Luis Gonzalez told of losing his father to a heart attack on February 23. The only fire station in his neighborhood in El Sereno is Station 16. To save money, it was recommended that Station 16's ambulance be taken out of service for half of each day.
"Today it's two weeks my dad has passed," said Gonzalez. "It's not the easiest thing. So I'm begging you. And I know it's the hardest decision for you guys to make. Please. All we have is Station 16's."
The proposal would have 10 of the fire department's least used ambulances out of service for half of each day. A city council report concluded it would not dramatically reduce public safety. Yet there was an admission it could reduce response times. That comes on the heels of 15 fewer fire trucks in service, along with nine fewer ambulances.
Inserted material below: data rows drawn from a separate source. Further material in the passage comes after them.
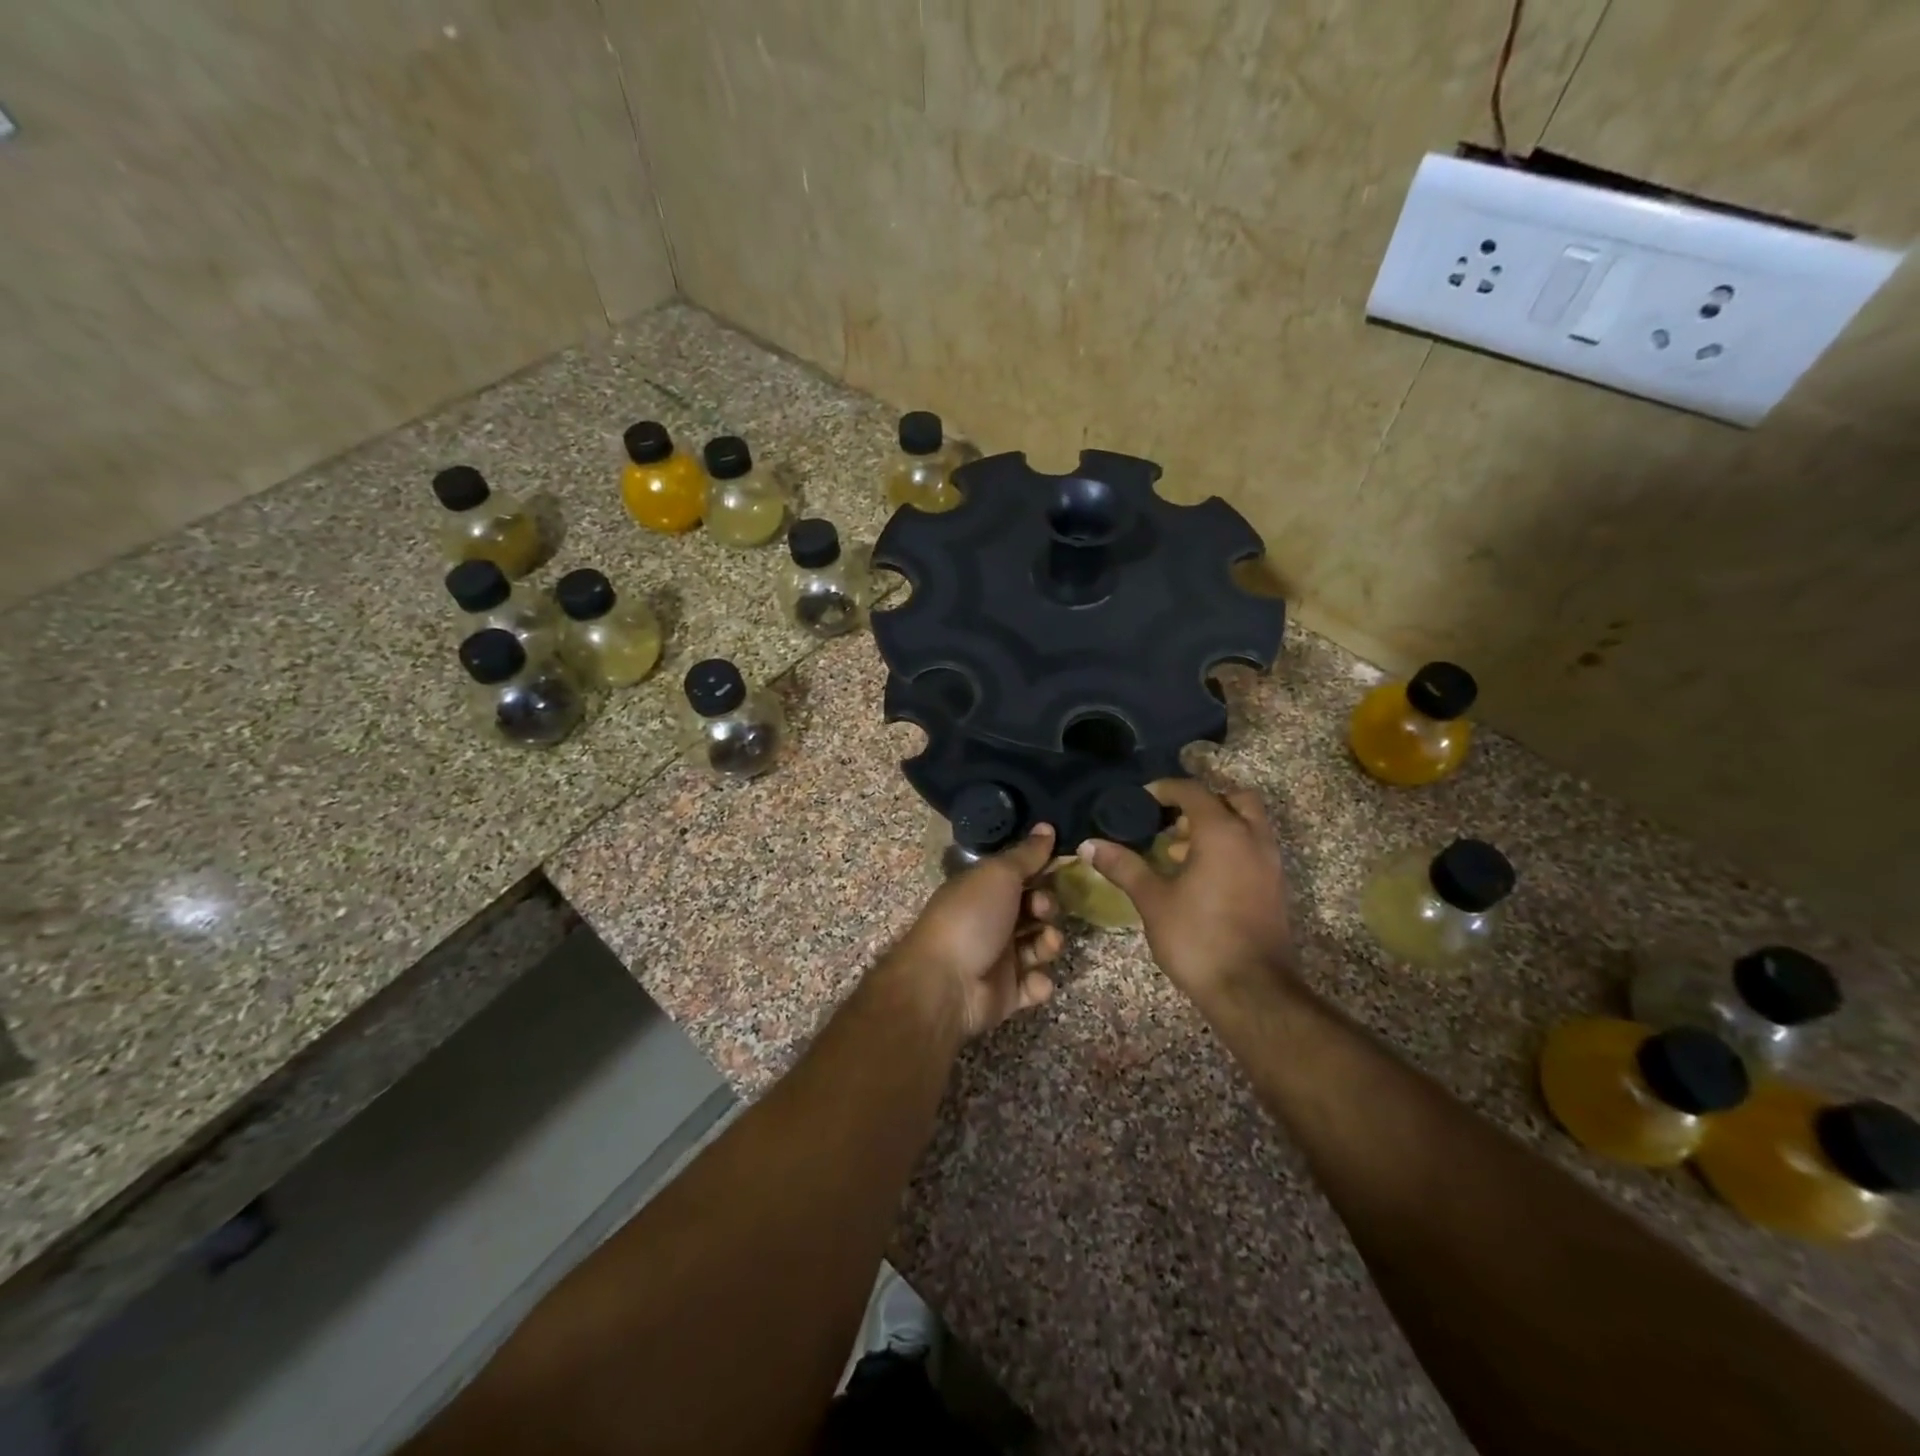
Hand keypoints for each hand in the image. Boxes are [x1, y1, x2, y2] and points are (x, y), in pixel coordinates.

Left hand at [890, 825, 1065, 1038]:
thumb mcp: (999, 875)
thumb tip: (1047, 826)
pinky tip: (1035, 979)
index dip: (1041, 871)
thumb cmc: (971, 918)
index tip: (1061, 868)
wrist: (945, 983)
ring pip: (1038, 945)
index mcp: (982, 890)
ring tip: (1047, 944)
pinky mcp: (1006, 994)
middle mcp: (990, 920)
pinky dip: (1039, 982)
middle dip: (1046, 907)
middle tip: (1042, 910)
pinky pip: (1033, 984)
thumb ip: (1027, 854)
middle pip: (1032, 910)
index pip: (1019, 876)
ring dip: (1049, 942)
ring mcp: (998, 958)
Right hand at [1081, 780, 1298, 1008]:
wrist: (1252, 992)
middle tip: (1173, 821)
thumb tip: (1088, 844)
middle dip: (1203, 802)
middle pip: (1233, 798)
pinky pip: (1254, 849)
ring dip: (1218, 825)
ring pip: (1248, 824)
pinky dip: (1231, 847)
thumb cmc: (1198, 938)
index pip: (1193, 791)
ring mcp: (1270, 864)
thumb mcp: (1153, 900)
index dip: (1164, 789)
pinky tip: (1202, 876)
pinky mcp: (1276, 888)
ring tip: (1180, 850)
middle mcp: (1253, 839)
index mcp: (1222, 832)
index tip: (1140, 800)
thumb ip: (1123, 867)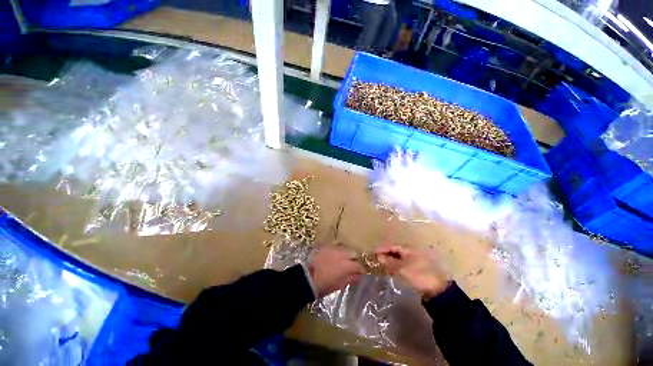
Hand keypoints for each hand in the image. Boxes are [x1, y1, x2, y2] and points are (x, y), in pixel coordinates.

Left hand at [308, 245, 363, 297]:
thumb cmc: (325, 284)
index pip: (359, 266)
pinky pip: (336, 247)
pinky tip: (334, 257)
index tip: (360, 274)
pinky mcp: (327, 246)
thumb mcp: (340, 284)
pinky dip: (338, 252)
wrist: (307, 277)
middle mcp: (343, 254)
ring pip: (345, 249)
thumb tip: (359, 276)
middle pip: (354, 253)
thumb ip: (351, 278)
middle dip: (355, 259)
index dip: (361, 270)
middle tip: (352, 266)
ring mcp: (334, 249)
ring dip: (347, 254)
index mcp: (348, 265)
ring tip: (343, 261)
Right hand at [375, 244, 448, 299]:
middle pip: (395, 251)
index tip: (373, 253)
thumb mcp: (402, 268)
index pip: (392, 246)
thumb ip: (389, 261)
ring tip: (381, 266)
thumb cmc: (419, 275)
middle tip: (376, 260)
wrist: (437, 290)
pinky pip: (402, 265)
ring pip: (398, 259)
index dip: (382, 249)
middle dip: (385, 255)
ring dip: (390, 261)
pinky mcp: (415, 269)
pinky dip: (395, 267)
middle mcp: (411, 253)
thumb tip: (378, 256)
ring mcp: (414, 261)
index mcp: (408, 249)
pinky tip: (391, 271)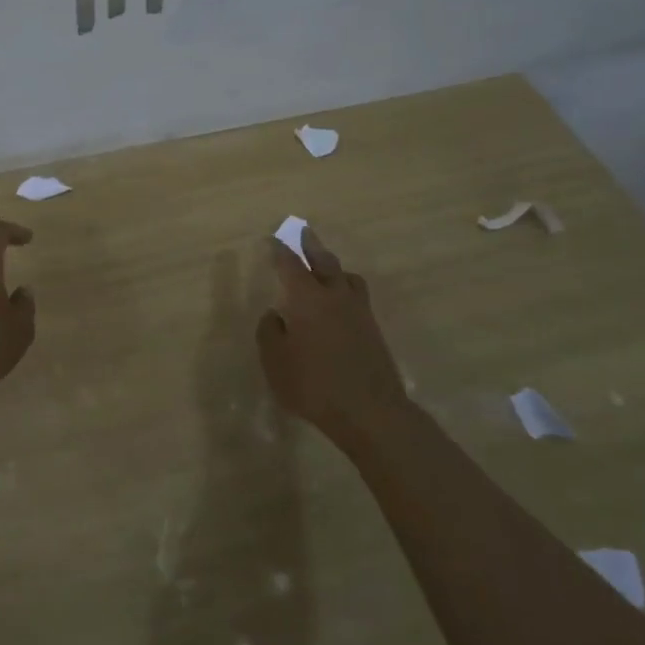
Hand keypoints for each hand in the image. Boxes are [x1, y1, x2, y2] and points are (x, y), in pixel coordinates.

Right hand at [257, 227, 409, 442]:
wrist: (370, 412)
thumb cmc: (314, 385)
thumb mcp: (275, 361)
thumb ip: (270, 332)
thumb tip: (275, 315)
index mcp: (307, 299)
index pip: (290, 265)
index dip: (280, 252)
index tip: (273, 240)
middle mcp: (334, 296)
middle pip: (324, 262)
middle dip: (311, 246)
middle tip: (305, 232)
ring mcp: (358, 312)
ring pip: (347, 277)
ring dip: (334, 266)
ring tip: (327, 267)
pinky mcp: (373, 330)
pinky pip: (358, 297)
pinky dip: (346, 289)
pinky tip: (341, 302)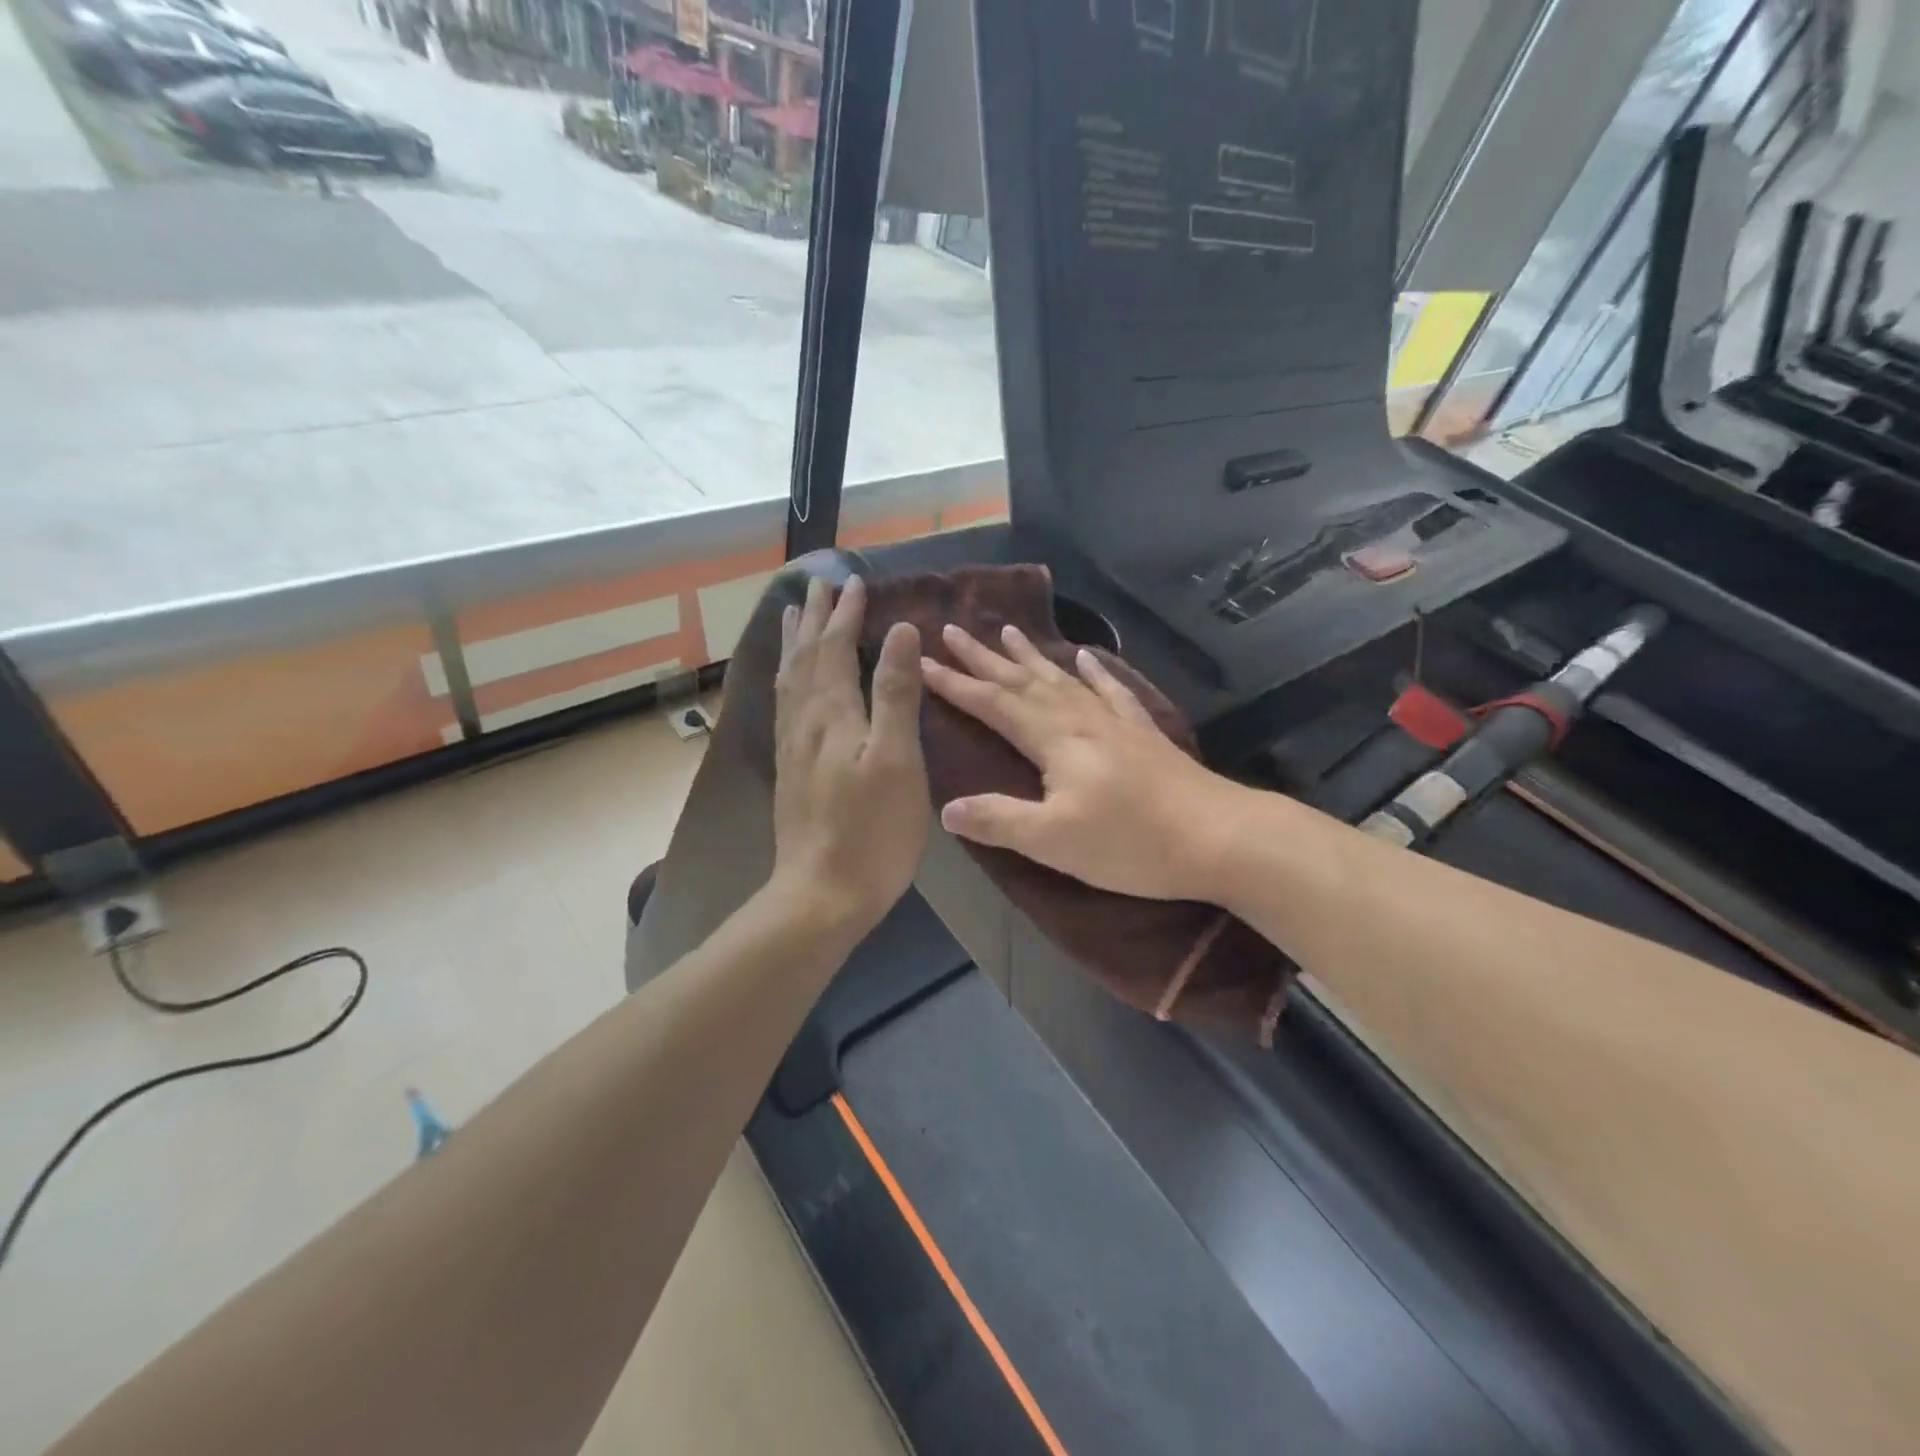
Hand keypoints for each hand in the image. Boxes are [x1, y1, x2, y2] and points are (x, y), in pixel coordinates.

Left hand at [769, 575, 930, 936]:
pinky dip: (787, 679)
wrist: (821, 894)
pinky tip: (789, 685)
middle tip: (817, 585)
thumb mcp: (895, 758)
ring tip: (793, 618)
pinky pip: (783, 706)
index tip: (853, 580)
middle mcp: (803, 721)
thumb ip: (894, 693)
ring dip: (793, 643)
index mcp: (830, 713)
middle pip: (804, 657)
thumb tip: (899, 632)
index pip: (834, 647)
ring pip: (788, 680)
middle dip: (813, 618)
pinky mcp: (790, 770)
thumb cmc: (871, 829)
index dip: (844, 613)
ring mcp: (791, 747)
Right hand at [920, 623, 1242, 901]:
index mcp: (1054, 739)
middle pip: (1022, 680)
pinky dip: (1093, 671)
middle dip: (982, 657)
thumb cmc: (1131, 843)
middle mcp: (1080, 718)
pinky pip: (1110, 690)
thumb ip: (998, 820)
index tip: (921, 662)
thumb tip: (946, 807)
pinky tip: (1086, 657)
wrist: (1219, 837)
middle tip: (951, 630)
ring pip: (1060, 678)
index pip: (993, 703)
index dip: (955, 683)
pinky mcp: (1142, 732)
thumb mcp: (1054, 841)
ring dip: (1029, 656)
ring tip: (1005, 630)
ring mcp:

Lupe Vasquez watched ambulances respond to her husband's heart attacks on two occasions.
"I don't know when I'll have to call them again, but I've always had faith that they would be there," said Vasquez.
The City Council decided that they wanted more questions answered and sent the idea back to committee.
"In some relatively small number of cases, someone will die as a result," said L.A. City Councilman Paul Koretz.
Voting for fire department cutbacks wasn't popular in the first place. But after the vivid testimony and the call to paramedics, it became even less popular. And the council realized their votes could mean life or death.